During LTE failover, all VLANs route through `vlan6` to the D-Link, which forwards traffic out `wwan` and masquerades it (IPv4 and IPv6 via fw4 `masq`/`masq6`). IPv6 is outbound-only — the carrier enforces an inbound firewall, and there is no routed prefix large enough to cover all internal subnets without NAT.
## Configuration management
Currently, only CRS and D-Link are managed in this repository. Other devices currently have been configured manually using dedicated web interface/tools. The end goal is to have full configuration as code.
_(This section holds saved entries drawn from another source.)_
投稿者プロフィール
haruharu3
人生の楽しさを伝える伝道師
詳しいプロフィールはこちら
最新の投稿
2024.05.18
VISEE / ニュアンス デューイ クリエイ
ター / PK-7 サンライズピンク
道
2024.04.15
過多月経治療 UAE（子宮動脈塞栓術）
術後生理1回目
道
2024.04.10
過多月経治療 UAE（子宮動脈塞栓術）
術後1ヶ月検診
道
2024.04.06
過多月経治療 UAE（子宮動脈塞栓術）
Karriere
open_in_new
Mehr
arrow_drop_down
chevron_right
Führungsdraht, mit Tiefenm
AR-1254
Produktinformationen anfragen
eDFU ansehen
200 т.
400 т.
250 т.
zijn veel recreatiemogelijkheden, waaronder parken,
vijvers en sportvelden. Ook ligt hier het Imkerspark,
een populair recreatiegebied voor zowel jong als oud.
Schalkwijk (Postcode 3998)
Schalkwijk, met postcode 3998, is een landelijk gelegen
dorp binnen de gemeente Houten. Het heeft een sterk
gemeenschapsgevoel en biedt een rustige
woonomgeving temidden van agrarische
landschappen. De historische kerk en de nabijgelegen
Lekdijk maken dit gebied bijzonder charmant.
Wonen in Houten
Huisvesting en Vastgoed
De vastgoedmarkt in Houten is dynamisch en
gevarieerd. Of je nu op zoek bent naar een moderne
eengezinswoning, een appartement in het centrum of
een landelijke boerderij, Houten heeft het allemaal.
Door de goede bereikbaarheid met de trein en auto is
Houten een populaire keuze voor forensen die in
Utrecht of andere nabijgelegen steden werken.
Network devices are configured using Ansible with playbooks under [ansible/playbooks](../ansible/playbooks/) subdirectory:
- [openwrt.yml](../ansible/playbooks/openwrt.yml) - Configuration of D-Link router
- [routeros.yml](../ansible/playbooks/routeros.yml) - configures CRS router
There is also one one-time initialisation playbook called [dlink-init.yml](../ansible/playbooks/dlink-init.yml) that is used to configure basic D-Link settings from scratch after configuration reset so it can be accessed from management network.
To reconcile configuration from this repository to device, execute `ansible-playbook playbooks/<playbook>` from `ansible` directory. It will automatically load necessary secrets from vault and start applying configuration. Playbooks without `-init` in their name should be idempotent.